### About this task
Check every line below for the word "pixels" and copy each one that has it.

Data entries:
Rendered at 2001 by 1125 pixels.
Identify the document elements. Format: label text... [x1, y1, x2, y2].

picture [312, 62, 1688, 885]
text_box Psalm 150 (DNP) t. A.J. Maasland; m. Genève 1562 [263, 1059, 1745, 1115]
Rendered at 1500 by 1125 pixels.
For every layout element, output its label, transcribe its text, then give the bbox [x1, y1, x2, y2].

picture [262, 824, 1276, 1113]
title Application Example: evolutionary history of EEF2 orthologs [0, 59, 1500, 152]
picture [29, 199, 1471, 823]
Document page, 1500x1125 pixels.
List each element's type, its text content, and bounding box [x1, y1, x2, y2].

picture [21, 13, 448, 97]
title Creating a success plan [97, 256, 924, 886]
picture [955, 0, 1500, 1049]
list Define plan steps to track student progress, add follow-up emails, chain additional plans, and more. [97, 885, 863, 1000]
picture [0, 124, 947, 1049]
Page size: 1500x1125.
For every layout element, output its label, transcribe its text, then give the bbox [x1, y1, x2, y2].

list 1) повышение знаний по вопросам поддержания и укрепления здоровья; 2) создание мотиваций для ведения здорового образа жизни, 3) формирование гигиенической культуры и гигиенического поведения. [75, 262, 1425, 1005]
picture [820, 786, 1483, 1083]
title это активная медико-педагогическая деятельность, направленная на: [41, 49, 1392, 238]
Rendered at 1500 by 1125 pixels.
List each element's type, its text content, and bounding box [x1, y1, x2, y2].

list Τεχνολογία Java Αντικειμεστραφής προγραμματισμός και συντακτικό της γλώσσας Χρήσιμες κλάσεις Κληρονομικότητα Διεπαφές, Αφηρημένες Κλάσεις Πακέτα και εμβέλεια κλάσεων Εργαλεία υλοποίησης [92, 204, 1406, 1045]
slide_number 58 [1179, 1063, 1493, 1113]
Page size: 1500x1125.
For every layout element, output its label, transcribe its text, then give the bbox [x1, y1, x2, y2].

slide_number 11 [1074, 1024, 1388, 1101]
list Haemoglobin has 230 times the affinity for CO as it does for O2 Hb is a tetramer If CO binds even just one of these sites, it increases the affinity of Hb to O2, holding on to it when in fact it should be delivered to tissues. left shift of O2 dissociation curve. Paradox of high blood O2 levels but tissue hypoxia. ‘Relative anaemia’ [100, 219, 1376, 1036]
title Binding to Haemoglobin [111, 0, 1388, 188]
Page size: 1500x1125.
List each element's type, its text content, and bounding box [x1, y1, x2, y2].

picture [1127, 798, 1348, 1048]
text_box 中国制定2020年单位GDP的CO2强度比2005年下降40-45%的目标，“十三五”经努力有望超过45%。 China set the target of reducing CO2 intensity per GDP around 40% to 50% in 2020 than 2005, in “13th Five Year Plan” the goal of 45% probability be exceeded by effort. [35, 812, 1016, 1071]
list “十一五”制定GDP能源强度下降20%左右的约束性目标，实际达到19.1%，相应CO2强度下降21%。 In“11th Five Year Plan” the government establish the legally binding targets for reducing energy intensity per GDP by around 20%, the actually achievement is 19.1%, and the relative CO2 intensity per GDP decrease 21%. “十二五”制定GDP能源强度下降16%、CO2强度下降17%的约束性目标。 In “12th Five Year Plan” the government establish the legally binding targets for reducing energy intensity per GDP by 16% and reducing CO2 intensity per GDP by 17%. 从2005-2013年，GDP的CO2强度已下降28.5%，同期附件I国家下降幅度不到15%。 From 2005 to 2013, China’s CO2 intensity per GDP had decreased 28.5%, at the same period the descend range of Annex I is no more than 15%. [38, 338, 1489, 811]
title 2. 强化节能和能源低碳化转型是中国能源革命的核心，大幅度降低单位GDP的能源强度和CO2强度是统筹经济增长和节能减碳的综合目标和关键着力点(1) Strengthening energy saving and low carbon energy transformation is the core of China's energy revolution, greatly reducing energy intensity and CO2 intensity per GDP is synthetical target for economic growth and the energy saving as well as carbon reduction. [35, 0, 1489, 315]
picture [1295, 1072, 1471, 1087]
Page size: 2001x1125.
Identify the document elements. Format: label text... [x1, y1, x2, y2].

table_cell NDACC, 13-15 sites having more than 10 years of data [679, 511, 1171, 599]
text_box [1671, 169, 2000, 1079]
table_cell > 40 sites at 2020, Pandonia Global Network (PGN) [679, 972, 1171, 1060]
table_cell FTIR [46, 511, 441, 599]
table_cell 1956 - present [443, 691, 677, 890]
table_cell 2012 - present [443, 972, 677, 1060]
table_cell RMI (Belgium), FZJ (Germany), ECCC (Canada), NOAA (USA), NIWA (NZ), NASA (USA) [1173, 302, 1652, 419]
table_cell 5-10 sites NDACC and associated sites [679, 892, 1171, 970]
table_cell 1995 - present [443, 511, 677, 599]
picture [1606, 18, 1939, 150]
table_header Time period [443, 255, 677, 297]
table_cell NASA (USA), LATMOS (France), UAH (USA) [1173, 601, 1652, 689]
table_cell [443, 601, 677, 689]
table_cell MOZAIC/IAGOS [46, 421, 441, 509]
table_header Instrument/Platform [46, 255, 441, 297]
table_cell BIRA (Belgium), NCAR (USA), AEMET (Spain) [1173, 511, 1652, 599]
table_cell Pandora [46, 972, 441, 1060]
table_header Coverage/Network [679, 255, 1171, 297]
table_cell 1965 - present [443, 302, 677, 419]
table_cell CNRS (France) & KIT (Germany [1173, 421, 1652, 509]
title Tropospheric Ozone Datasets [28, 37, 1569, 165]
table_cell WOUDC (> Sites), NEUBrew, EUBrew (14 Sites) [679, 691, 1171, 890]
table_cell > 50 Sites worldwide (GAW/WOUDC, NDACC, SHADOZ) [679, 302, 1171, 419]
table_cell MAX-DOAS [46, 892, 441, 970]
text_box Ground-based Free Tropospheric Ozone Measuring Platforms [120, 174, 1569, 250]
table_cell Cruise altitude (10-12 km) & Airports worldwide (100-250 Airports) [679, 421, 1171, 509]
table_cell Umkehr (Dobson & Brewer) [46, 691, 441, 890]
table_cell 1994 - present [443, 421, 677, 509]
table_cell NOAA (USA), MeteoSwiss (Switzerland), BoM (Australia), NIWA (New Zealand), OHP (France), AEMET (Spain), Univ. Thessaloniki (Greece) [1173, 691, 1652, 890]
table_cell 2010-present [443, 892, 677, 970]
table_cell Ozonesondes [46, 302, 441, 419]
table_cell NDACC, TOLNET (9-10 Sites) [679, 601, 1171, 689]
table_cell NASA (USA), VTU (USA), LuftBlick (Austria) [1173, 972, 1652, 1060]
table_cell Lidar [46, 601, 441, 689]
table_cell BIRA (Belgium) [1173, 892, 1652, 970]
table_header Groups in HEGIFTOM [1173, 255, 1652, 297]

### Answer to this task
Rendered at 2001 by 1125 pixels.
Rendered at 1500 by 1125 pixels.
Document page, 1500x1125 pixels.
Rendered at 1500 by 1125 pixels.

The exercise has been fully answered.